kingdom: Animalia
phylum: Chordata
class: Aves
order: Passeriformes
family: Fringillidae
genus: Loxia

****

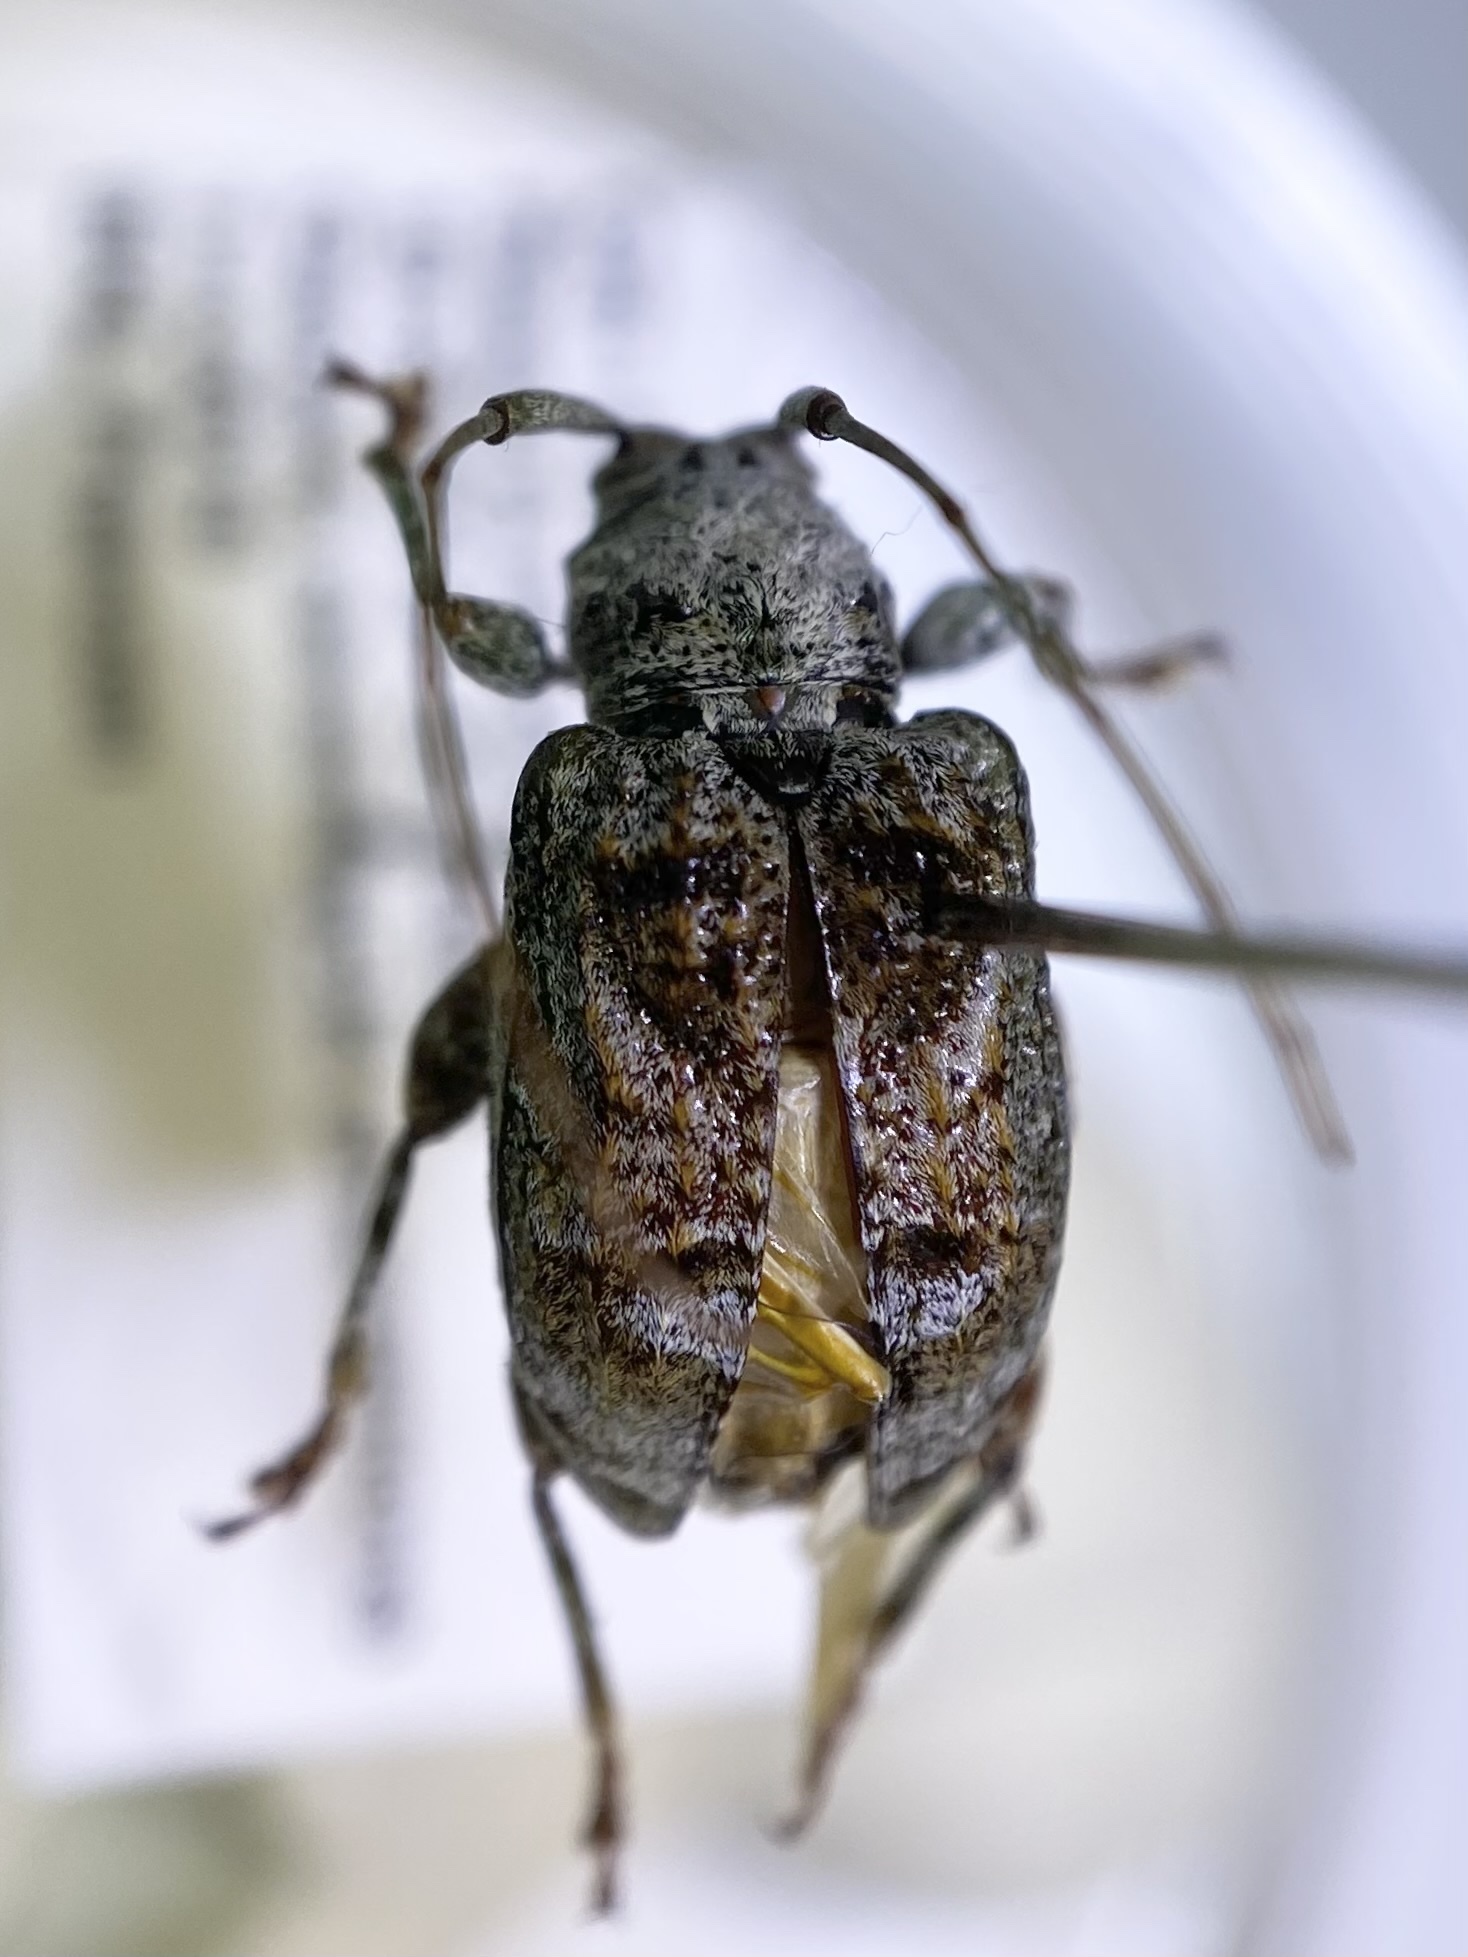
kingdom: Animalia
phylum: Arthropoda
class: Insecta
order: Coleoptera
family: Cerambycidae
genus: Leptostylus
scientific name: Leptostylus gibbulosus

****

§ **PROBLEM DETAILS**: Update everything in the listing from the line containing "phylum: Arthropoda" down to the line containing "scientific name: Leptostylus gibbulosus", replacing "scientific name" with "binomial name" and leaving all else unchanged.

§ **RESPONSE FOR THIS EXERCISE**:
phylum: Arthropoda
class: Insecta
order: Coleoptera
family: Cerambycidae
genus: Leptostylus
binomial name: Leptostylus gibbulosus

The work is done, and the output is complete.